International Business and Technology Blog

Search engines in China

Posted by Tereza Santava on Wed, Apr 27, 2016

Leading Chinese search engines

Two years ago, Baidu boasted 80% of the Chinese online search market. Today, Baidu’s market share is estimated at 55% (1). But the winner has not been the otherwise world dominant Google, but other Chinese search engines including Qihoo 360 and Sogou.

China_online.pngWhile Baidu’s dominant position among the search engines in China has eroded, Google has not been a beneficiary since it has been banned in China as of 2010. Besides censorship, ClickZ (2) cites different online search behavior as one of the factors why Baidu and other domestic search engines have been more successful in China than Google. For example: an average Chinese internet user spends 3-6 times more time on page on average, does not focus on the upper left corner of the page as their Western counterparts do, searches mostly on smartphones and prefers to choose from a list rather than by typing keywords.

As a domestic actor, Baidu understands these behavior patterns better and has taken them into account from the start. Some sources, however, suggest that you can pay your way to the top of search results on Baidu, but the search engine denies these allegations, claiming that organic and paid search are clearly differentiated. Baidu Search Promotion, Baidu’s version of Google AdWords, does indeed resemble its American counterpart. It is often recommended to complement search engine optimization with paid search as part of your online marketing strategy in China, because the proportion of paid clicks versus organic clicks is reported to be higher than in many Western countries.

Differences in the search algorithm

search_engine.jpgWhile the search algorithms remain a secret for both search engines, Search Engine Land (3) offers insight into Baidu’s best SEO practices, which are similar to Google’s, but include a number of noteworthy differences.

To name a few, unique high quality content of a reasonable length is one of the most important factors for both search engines. Meta titles can be a little longer on Baidu (35 simplified Chinese or 70 Romanized characters) and meta descriptions as well as meta keywords are actually part of the ranking algorithm (unlike Google). The meta description should be within 78 Chinese characters. Image ALT attributes are important to both search engines, as are the heading tags and URLs. Even though Baidu takes meta descriptions and keywords into account when ranking your page, it treats keyword stuffing as a malpractice in the same way that Google does.
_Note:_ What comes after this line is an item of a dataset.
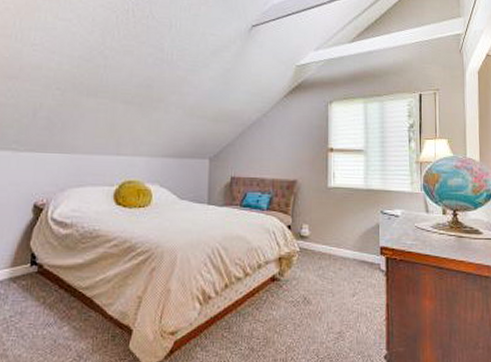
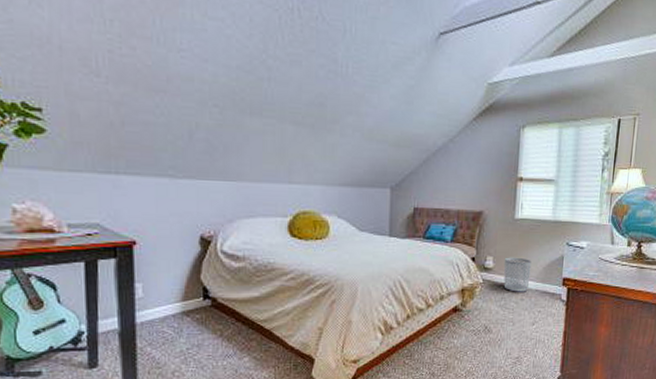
waste bin: none [319,225,347,261] -> present [503,257,531,292]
Another differentiation is the use of subdomains which are recommended by Google as a good way to differentiate country specific content, while Baidu dislikes them and in our experience using the .cn domain achieves better ranking. Baidu also dislikes robots.txt file (unlike Google) and it is not recommended to include important content in iframes, JavaScript (often used for drop-down navigation menu) and Flash either.

In terms of language, overall preference is for simplified Chinese over traditional Chinese and Romanized characters. Local hosting is said to play an even greater role at Baidu than Google and it will also improve your site’s speed, another important ranking factor by Baidu. Internet Content Publishing License obtainable from the Chinese Ministry of Industry and Information Technology will also significantly improve your organic search rankings.

Quick recap on Google in China

The story of Google in China revolves around censorship imposed by the Chinese government. Whilst Google search operated in China for a couple of years, gaining approximately 30% market share at its peak, Google search hasn’t been available in China for 6 years now. In January 2010, Google announced that due to China-originating cyber-attacks on them and other US companies, they would no longer filter search results to adhere to the Chinese censorship regulations. Following temporarily redirecting searches from Google China to a non-filtered version of Google Hong Kong and unsuccessful negotiations with the Chinese government, Google is now banned from China by the so called “Great Firewall of China”. However, not all services and products have left the country – for example, Google Analytics and Android continue their operations and Google’s management announced in late 2015 their intention to further expand in the Chinese market, demonstrated by opening up 50 job positions – both technical and managerial – in Google China in March 2016.